Unfortunately, or maybe fortunately since I've just started law school and won't even be finishing until six months before "the end of the Mayan calendar," it's all a big myth. And I don't just mean the prediction that the world will end on Dec. 21, 2012. I mean the claim that Mayans believe the world will end then.
Last week, Steve highlighted a good Washington Post piece debunking the 2012 myth, and he noted that the article was remiss to mention the history, even recent Christian history, of proclaiming the end is near. Now it's my turn to discuss the general don't-believe-what-you-see-on-the-silver-screen piece from the AP:
A significant time period for the Mayas does end on the date, and enthusiasts have found a series of astronomical alignments they say coincide in 2012, including one that happens roughly only once every 25,800 years.
But most archaeologists, astronomers and Maya say the only thing likely to hit Earth is a meteor shower of New Age philosophy, pop astronomy, Internet doomsday rumors and TV specials such as one on the History Channel which mixes "predictions" from Nostradamus and the Mayas and asks: "Is 2012 the year the cosmic clock finally winds down to zero days, zero hope?" ...

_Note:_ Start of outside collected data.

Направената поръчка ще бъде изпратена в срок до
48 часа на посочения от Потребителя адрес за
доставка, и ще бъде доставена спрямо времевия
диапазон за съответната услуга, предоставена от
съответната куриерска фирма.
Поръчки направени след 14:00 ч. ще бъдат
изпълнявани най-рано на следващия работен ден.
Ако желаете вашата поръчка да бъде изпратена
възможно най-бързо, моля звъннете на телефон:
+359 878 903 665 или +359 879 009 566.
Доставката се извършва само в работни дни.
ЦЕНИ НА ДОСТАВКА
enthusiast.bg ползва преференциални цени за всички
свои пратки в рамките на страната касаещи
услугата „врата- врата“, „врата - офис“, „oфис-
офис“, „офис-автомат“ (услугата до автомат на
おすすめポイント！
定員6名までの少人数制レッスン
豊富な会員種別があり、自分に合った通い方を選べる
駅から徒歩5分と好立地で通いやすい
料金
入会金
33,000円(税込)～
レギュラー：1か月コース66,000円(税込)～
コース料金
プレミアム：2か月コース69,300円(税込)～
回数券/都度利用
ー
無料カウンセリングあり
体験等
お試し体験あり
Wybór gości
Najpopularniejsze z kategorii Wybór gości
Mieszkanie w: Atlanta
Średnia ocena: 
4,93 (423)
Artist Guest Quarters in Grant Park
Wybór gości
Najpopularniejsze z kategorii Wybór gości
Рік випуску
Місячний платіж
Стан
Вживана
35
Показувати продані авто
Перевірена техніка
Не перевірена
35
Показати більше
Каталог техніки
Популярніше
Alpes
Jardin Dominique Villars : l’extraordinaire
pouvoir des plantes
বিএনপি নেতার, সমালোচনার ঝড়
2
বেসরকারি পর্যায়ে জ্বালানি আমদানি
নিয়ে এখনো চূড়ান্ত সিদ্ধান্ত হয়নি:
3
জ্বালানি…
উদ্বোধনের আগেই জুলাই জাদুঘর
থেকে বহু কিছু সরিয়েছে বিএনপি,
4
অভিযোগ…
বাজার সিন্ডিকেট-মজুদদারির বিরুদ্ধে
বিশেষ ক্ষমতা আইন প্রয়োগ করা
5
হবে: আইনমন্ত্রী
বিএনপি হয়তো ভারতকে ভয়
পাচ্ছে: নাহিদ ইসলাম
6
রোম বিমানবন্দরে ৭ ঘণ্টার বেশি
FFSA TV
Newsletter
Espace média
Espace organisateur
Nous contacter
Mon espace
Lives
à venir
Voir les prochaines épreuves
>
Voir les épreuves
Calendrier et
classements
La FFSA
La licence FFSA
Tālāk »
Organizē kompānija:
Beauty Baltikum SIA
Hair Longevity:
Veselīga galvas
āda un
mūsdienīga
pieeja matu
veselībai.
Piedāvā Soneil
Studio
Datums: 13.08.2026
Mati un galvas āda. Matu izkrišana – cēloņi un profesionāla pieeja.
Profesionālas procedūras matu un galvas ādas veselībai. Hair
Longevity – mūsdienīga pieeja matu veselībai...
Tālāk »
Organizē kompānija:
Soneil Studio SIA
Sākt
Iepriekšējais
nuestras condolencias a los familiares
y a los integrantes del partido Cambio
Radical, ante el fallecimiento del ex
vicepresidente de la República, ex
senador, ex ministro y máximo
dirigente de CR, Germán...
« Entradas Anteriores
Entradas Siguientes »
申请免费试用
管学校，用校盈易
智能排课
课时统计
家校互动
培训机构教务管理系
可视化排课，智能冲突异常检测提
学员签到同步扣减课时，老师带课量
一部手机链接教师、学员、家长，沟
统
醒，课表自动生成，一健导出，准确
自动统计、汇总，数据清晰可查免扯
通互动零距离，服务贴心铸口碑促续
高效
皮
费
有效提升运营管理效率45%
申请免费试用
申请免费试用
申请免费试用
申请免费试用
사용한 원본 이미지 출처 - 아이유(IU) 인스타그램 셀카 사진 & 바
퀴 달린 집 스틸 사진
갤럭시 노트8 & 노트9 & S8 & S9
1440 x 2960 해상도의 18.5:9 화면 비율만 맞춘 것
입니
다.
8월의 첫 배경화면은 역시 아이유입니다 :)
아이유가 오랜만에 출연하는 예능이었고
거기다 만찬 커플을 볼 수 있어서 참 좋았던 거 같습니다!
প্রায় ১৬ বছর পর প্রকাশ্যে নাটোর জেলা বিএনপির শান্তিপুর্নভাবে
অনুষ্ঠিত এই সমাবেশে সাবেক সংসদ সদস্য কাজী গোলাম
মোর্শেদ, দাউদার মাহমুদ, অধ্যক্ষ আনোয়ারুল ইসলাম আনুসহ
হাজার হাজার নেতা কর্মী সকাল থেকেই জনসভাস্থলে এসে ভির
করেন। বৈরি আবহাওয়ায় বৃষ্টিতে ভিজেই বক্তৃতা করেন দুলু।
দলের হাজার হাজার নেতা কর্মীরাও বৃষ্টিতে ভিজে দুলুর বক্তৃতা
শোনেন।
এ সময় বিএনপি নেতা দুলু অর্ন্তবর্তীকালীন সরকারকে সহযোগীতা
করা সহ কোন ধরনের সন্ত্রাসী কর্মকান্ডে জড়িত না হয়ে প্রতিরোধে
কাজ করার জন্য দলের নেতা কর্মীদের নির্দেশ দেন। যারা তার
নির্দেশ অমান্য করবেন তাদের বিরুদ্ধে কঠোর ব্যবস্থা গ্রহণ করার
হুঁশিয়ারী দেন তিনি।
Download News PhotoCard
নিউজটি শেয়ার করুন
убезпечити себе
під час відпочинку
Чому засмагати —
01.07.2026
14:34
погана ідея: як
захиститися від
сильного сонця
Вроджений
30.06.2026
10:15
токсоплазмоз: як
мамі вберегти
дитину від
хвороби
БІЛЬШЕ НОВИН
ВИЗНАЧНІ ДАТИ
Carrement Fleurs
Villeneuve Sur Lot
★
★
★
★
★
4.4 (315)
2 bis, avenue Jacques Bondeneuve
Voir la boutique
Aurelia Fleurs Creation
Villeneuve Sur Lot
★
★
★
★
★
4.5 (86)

"If I went to some Mayan-speaking communities and asked people what is going to happen in 2012, they wouldn't have any idea," said Jose Huchim, a Yucatan Mayan archaeologist. "That the world is going to end? They wouldn't believe you. We have real concerns these days, like rain."
This article spends quite a bit of effort and energy discussing archeology and astronomy. I'm still not sure what a Mayan believes and was, frankly, surprised to learn they're still around, living primarily on the Yucatan Peninsula. But the religious beliefs of the Mayan people are certainly relevant to a story taking on the myth of the Mayan-predicted apocalypse.
Minor omission. I mean, it's not like people typically ascribe religious meaning to the End Times.
On a side note, advertisements for the "2012" refer to the Mayans, who have been around for about 4,000 years, as "mankind's earliest civilization." Oh really? By contrast, ancient Mesopotamia had civilizations dating back to 3,000 years before Christ. Do the math.